Famous for his self-deprecating humour, his catchphrase was: 'You'll like this... not a lot, but you'll like it.'
It was at auditions for the hit show that Daniels met his second wife, Debbie McGee.
Daniels was, at this point, separated from his first wife Jacqueline, with whom he had three sons, Paul, Martin and Gary. Martin Daniels regularly appeared on television with his father as a magician.
When McGee met Daniels, she was a soloist in the Iranian National Ballet in Tehran who had been forced to flee the country when the 1979 Iranian Revolution broke out.
After auditioning, the successful ballerina was initially disappointed to be selected for The Paul Daniels Show in Great Yarmouth.
'I had no idea who he was or what he did. People told me he was a magician, and my heart sank,' she told The Guardian in 2014.
'Then I saw him on TV at a friend's house, on the quiz show Blankety Blank. He was very funny - he took his jacket off and had a Superman T-shirt on and red knickers over his trousers.

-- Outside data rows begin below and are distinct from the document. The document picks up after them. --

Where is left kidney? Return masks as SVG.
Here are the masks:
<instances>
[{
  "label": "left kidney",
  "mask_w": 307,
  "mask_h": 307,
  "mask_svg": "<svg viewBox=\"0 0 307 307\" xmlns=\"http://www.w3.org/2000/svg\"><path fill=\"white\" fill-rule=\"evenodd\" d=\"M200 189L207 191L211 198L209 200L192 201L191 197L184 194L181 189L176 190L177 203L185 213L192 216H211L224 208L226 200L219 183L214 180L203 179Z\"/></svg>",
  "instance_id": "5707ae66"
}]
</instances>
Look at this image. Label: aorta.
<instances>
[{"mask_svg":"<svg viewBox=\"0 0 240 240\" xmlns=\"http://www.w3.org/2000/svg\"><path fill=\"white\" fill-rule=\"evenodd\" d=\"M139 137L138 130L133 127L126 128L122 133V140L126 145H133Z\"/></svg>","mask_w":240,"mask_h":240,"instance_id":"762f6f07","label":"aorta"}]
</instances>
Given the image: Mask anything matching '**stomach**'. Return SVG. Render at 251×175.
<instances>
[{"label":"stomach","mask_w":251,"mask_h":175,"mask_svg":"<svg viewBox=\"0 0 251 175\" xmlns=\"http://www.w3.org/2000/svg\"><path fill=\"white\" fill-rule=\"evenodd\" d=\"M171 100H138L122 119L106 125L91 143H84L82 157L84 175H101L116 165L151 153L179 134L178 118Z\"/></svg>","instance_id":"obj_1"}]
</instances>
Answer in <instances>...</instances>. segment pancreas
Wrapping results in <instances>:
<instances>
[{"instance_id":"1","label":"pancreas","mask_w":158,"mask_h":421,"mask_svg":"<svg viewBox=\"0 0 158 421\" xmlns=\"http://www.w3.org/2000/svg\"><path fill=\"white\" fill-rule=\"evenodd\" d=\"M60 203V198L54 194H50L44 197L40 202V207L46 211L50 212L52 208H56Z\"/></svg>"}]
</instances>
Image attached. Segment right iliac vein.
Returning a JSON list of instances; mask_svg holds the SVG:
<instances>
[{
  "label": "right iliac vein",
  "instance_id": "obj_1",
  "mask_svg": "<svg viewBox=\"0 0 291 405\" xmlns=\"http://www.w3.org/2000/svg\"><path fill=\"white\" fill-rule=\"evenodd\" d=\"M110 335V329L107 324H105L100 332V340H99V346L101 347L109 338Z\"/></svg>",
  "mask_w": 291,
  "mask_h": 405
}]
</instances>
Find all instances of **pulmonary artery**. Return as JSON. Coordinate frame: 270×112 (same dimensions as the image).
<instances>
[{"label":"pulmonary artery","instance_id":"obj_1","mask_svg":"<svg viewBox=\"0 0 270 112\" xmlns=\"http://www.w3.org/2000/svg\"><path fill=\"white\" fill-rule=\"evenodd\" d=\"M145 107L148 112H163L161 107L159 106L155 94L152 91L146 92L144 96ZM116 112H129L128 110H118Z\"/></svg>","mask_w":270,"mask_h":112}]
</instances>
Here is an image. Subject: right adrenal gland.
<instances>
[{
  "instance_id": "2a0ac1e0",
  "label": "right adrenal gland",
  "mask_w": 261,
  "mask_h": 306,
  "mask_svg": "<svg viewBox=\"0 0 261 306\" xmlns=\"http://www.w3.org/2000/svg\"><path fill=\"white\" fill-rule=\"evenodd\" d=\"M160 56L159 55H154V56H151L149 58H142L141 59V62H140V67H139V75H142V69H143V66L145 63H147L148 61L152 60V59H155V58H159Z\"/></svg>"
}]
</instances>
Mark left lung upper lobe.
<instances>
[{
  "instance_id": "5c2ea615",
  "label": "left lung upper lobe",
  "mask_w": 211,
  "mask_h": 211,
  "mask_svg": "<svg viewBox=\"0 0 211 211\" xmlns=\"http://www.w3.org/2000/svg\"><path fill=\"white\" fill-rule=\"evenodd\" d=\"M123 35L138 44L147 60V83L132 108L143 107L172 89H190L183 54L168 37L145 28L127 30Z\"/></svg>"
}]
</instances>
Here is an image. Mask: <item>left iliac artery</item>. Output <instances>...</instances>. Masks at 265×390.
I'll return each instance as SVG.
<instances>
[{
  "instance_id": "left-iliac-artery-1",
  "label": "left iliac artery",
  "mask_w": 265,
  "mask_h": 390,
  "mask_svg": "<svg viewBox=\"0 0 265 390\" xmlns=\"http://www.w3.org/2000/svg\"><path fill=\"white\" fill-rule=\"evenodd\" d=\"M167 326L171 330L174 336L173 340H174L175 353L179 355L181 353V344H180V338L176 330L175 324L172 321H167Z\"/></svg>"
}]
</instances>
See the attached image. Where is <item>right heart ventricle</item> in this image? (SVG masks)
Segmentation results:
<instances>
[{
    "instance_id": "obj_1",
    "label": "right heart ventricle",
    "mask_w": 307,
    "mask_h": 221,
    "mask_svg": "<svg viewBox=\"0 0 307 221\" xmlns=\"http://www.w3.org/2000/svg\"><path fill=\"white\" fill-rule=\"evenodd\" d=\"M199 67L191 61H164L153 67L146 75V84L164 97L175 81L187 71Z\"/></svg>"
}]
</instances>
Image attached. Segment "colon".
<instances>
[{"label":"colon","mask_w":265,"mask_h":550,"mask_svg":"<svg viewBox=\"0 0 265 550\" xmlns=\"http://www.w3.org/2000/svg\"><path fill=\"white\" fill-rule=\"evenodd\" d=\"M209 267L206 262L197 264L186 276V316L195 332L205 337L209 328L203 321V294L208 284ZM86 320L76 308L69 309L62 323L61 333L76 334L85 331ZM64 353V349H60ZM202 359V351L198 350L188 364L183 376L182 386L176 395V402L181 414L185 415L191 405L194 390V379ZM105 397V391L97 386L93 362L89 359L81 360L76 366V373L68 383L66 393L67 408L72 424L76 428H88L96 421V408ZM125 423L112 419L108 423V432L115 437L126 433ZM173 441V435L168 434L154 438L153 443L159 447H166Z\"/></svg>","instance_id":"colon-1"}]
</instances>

I was in hysterics,' she added.
Daniels and McGee married in 1988 and she continued to be his assistant on the show until it was axed in 1994.
Daniels also presented game shows in the 1980s and 90s such as Wipeout, Every Second Counts and Odd One Out.
His wit, charm, and magic skills earned him a reputation which meant that he performed for Princes William and Harry, Prime Ministers John Major and James Callaghan, Prince Rainier of Monaco and others.
Daniels was famous for his close-up magic and entertainment shows, but was less known for his special effects work.
He designed the special effects for the stage productions of Cats and Phantom Of The Opera, and was commissioned by the English National ballet to create magical effects for The Nutcracker.
In his later years, Daniels and his wife toured the country with magic and comedy shows, entertaining old fans and new generations alike with his skills.